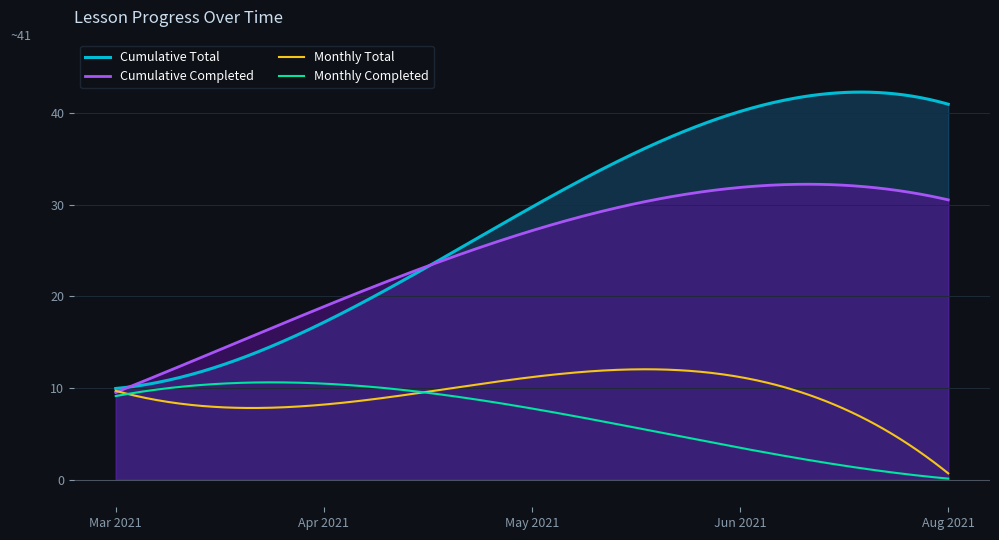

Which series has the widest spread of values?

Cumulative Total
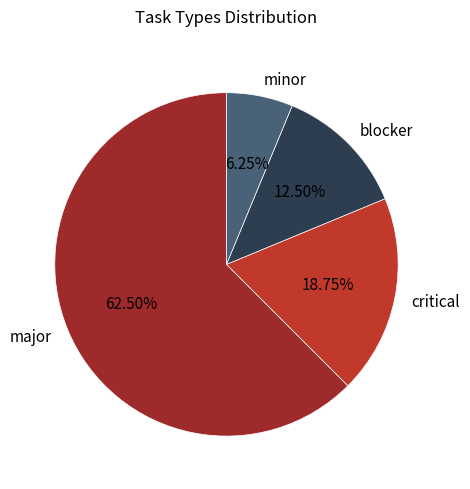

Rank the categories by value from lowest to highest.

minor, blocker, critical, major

--

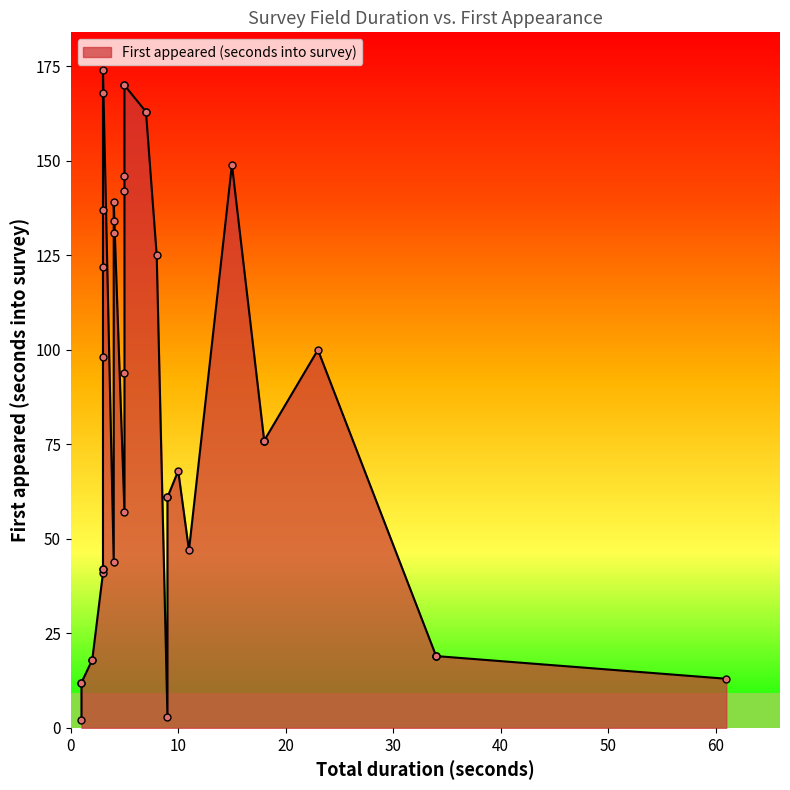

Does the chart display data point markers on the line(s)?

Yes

---

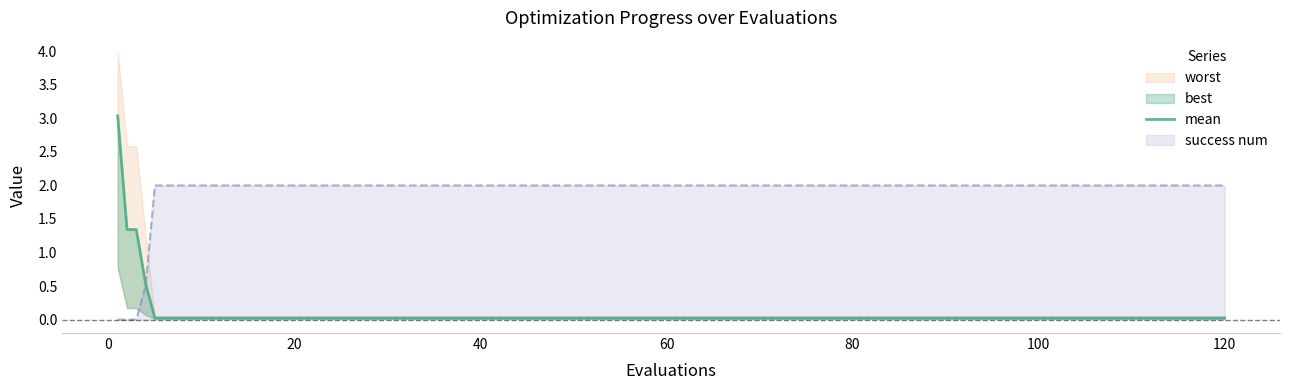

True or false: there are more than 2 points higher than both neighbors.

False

▶ What the task asks
Copy out everything in the records from the line with "Which series has the widest spread of values?" down to the line with "Rank the categories", including both of those lines. Leave the pictures out.

▶ Exercise answer
Which series has the widest spread of values?

Cumulative Total

Rank the categories by value from lowest to highest.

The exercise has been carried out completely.